The friendly staff greeted me warmly. They all seem genuinely happy to work there. (Don’t worry if you don’t speak Spanish, most of the staff speak English and the kids, who study English in school but aren’t usually very fluent yet, are used to non-Spanish speaking visitors.)
The clean and spacious visitor house I stayed in had several rooms with comfortable beds, hot water, wifi, and a common area. The kitchen was stocked with basics, including bread made by the students. (To ensure privacy for visitors and volunteers, the kids are not allowed in the visitor houses.)
Vilma, the Sponsor Coordinator, took me to the carpenty workshop where I met 15-year-old Mynor, my sister’s godchild. He took me on a tour of the NPH facility. It’s like a small village, with two large school buildings, a health clinic, an administration building, dormitories, a dining hall and kitchen, workshops, visitor houses, gardens, and animals.
The kids seemed happy. I saw a lot of laughter and camaraderie. They form close bonds with staff and with the other kids in their section. Many of them have siblings at the home as well. Their days are full and busy, with school, workshops, homework, meals, and chores.
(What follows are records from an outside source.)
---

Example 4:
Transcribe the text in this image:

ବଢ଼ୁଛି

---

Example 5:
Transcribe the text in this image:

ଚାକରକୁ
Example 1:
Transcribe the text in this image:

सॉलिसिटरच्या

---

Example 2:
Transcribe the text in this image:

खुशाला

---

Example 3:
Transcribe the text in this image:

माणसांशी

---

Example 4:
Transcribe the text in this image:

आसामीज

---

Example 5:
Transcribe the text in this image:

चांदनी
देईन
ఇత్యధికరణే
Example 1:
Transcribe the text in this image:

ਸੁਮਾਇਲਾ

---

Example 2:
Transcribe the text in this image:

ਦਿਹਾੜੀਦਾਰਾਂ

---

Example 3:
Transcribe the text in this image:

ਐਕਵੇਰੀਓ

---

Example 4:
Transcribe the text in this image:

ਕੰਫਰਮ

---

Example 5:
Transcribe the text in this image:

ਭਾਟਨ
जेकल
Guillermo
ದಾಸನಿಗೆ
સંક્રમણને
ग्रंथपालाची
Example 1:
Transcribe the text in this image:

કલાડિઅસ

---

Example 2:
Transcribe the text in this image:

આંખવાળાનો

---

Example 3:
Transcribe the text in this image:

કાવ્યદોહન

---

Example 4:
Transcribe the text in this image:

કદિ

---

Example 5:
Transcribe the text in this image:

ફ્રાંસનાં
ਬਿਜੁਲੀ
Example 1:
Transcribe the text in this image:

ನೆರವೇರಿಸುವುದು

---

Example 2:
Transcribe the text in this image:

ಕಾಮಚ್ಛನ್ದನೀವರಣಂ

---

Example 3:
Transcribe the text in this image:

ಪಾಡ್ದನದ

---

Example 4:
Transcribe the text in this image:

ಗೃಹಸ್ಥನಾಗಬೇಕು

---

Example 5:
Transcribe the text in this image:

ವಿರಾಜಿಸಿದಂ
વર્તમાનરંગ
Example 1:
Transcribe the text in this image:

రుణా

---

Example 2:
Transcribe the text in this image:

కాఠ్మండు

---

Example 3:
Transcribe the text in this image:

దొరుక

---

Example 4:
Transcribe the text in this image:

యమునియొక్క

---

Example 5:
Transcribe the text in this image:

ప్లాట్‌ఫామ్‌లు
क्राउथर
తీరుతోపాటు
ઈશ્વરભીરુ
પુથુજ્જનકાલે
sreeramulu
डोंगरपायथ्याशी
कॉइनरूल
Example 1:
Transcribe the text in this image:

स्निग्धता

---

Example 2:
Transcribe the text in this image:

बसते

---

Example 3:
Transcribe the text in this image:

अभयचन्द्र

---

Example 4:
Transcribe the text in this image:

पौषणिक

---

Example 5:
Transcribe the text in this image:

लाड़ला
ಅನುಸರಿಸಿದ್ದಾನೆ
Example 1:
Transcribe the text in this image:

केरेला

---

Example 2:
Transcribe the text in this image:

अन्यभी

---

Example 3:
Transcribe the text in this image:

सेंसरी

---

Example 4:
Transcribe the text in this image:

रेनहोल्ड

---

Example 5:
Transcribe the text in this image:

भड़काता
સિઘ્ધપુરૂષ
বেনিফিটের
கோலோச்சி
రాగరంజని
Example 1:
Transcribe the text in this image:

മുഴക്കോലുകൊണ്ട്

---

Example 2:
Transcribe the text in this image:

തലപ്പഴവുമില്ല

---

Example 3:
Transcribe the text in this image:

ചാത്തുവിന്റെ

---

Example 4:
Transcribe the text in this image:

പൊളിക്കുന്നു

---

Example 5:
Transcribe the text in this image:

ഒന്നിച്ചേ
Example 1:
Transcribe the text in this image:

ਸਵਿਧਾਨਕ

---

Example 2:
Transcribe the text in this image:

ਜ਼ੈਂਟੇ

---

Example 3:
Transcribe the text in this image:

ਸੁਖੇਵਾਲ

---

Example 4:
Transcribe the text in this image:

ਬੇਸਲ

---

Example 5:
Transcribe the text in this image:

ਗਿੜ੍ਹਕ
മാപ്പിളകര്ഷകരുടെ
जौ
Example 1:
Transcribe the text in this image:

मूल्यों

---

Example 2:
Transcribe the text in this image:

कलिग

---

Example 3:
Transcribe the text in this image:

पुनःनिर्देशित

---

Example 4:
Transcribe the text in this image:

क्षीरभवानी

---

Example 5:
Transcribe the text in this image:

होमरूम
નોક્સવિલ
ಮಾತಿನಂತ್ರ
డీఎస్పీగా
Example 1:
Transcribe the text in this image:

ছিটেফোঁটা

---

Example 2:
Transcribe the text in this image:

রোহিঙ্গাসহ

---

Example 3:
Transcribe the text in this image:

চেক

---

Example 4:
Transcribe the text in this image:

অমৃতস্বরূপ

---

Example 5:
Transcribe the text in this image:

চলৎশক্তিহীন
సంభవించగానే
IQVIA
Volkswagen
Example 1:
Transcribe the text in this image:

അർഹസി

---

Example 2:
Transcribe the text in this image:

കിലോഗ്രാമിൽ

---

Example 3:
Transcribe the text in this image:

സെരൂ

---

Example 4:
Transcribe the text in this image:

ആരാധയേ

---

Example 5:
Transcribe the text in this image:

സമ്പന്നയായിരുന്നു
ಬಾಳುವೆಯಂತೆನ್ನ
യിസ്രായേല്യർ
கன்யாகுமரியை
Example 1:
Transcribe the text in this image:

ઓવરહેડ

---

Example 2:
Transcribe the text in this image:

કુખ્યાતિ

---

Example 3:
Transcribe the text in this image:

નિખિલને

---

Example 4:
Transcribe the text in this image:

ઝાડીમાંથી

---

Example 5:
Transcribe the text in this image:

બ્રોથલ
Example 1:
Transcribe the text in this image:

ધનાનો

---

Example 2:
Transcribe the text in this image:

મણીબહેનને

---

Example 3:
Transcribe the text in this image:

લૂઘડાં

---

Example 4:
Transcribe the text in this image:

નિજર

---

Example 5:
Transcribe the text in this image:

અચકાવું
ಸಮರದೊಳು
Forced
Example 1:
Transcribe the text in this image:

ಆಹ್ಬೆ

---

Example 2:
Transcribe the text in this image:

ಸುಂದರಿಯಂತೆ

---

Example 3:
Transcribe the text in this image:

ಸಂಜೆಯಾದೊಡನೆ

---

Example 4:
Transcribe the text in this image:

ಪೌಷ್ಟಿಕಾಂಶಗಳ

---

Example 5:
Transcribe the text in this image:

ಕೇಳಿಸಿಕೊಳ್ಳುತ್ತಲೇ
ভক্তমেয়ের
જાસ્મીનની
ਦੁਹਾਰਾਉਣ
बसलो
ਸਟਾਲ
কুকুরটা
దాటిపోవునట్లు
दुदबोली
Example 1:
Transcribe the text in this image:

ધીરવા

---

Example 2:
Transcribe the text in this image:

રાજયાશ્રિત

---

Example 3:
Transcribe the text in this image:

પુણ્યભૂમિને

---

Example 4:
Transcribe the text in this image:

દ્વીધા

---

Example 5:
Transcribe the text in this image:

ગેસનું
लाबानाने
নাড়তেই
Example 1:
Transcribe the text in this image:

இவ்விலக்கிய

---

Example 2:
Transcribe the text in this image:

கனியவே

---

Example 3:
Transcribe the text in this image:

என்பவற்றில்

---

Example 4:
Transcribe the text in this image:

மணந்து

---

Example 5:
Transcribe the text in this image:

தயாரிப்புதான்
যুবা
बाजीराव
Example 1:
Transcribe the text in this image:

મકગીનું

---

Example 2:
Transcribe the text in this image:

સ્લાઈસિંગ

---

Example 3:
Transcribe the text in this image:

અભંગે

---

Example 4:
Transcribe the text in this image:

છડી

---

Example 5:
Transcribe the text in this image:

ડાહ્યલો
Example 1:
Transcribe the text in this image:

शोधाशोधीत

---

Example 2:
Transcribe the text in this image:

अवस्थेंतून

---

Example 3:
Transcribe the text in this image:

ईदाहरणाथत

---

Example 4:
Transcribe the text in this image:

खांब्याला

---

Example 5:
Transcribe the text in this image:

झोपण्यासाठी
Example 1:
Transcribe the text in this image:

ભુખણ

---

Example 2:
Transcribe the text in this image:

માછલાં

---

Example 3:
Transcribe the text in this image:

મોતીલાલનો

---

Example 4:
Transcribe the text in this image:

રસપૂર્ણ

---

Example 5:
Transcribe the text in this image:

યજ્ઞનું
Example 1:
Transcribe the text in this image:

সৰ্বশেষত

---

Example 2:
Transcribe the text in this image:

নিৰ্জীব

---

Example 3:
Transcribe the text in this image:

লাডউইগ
My parents’ godchild, 10-year-old Pedro, was away at a soccer match, so I met him the next morning. I spent the day with him, attending his classes and helping him with homework. That evening I took him out for dinner in the town center, a short walk from NPH.
As I spent time with Mynor and Pedro, I couldn’t help imagining what their lives would be like if they didn’t live there. Drugs, gangs, and constant hunger are just some of the likely scenarios. At NPH they live in a safe, structured, loving environment where they get an education, good food, health care, and help to build a happy future. There’s no question that NPH sponsors are making a real difference.